As indicated by the financial data, the company's cash flow statement is impacted by periodic stock-based compensation, such as the $510.8K recorded in 2024Q2, which masks the true economic cost of operations by non-cash accounting adjustments that do not alleviate the underlying cash burn.
While stock-based compensation is a standard practice in the biotech sector, it serves to dilute shareholders without providing the necessary cash to cover the company's high R&D expenses. Analysts should be wary of viewing these non-cash adjustments as a substitute for genuine operational cash generation, as they do not improve the company's liquidity position.
Quick answers to the most common questions about buying MDCX stock.
Medicus Pharma Ltd. Common Stock (MDCX) generated $-22.8M in net cash from operating activities in 2025. This reflects the cash generated directly from core business operations.
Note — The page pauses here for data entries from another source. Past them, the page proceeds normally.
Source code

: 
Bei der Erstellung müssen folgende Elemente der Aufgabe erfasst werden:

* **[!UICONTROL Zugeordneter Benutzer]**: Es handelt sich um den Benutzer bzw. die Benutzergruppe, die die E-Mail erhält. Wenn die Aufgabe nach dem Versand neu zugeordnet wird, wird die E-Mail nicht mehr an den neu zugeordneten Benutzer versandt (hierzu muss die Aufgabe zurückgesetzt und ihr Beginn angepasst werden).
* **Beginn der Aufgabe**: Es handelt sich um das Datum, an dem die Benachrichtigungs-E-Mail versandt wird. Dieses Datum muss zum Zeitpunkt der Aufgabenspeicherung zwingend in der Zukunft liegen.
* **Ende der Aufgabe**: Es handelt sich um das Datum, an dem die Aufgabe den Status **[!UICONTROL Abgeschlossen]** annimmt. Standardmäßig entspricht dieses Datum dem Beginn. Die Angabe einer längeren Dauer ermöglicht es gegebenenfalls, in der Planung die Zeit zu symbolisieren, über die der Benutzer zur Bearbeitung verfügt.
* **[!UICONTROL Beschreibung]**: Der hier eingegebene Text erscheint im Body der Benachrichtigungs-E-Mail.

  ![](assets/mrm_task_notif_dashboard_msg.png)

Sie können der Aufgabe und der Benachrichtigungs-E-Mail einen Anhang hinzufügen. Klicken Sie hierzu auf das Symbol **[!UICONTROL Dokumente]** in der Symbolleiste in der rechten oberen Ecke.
Medicus Pharma Ltd. Common Stock (MDCX) reported negative free cash flow of $22.8M in 2025, indicating capital requirements exceeded cash from operations.
Medicus Pharma Ltd. Common Stock (MDCX) spent $0.0M on capital expenditures in 2025. CapEx represents the cash invested in physical assets like property, plant, and equipment to maintain or grow the business.